Oxidative Stress Is Related to the Deleterious Effects of Heme Oxygenase-1 in an In Vivo Neuroinflammatory Rat Model

1UMR INSERM U930, Université François Rabelais de Tours, PRES Centre Val de Loire Université, 37000 Tours, France
2EA 4708, IPROS, CHR Orléans, BP 2439, 1 rue Porte Madeleine, 45032 Orléans, France
3Département Pharmacie, CHRU de Tours, Tours, France

Received 5 November 2012; Revised 21 January 2013; Accepted 22 January 2013

Academic Editor: Sumitra Miriyala

Copyright © 2013 Claire Tronel et al. This is an open access article distributed under the Creative Commons Attribution License, which permits unrestricted use, distribution, and reproduction in any medium, provided the original work is properly cited.

Abstract

Heme oxygenase-1 (HO-1) induction is associated with beneficial or deleterious effects depending on the experimental conditions adopted and the neurodegenerative rodent models used. The present study aimed first to evaluate the effects of cerebral HO-1 induction in an in vivo rat model of neuroinflammation by intrastriatal injection of quinolinic acid (QA) and secondly to explore the role played by reactive oxygen species (ROS) and free iron (Fe2+) derived from heme catabolism promoted by HO-1. Chronic I.P. treatment with the HO-1 inductor and substrate hemin was responsible for a significant dose-related increase of cerebral HO-1 production. Brain tissue loss, microglial activation, and neuronal death were significantly higher in rats receiving QA plus hemin (H-QA) versus QA and controls.

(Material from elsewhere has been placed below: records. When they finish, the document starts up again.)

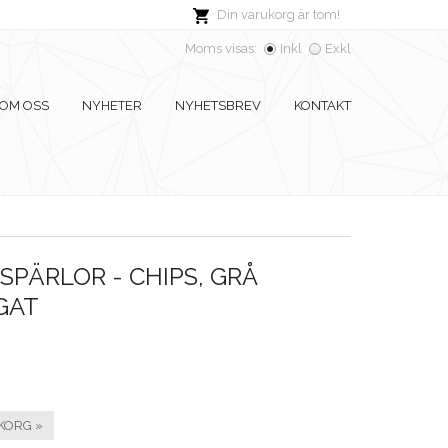
Din varukorg är tom!
Moms visas:
Inkl
Exkl
OM OSS
NYHETER
NYHETSBREV
KONTAKT
PÄRLOR - CHIPS, GRÅ
GAT
KORG »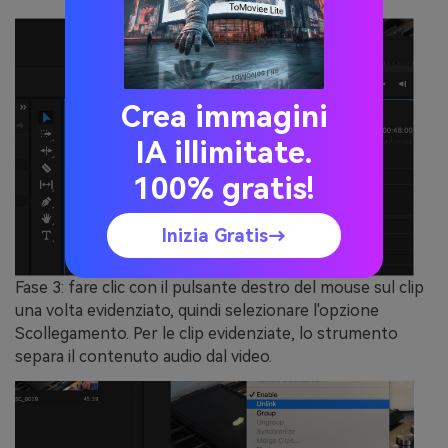
Crea immagini
IA illimitate.
100% gratis!
Inizia Gratis→
Fase 3:
fare clic con il pulsante destro del mouse sul clip
una volta evidenziato, quindi selezionare l'opzione
Scollegamento. Per le clip evidenziate, lo strumento
separa il contenuto audio dal video.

Significant increase of ROS production in H-QA rat brain was inhibited by the specific HO-1 inhibitor ZnPP which supports the idea that ROS level augmentation in hemin-treated animals is a direct consequence of HO-1 induction. The cerebral tissue loss and ROS level in hemin-treated rats receiving the iron chelator deferoxamine were significantly decreased, demonstrating the involvement of Fe2+in brain ROS production. Therefore, the deleterious effects of HO-1 expression in this in vivo neuroinflammatory model were linked to a hyperproduction of ROS, itself promoted by free iron liberation.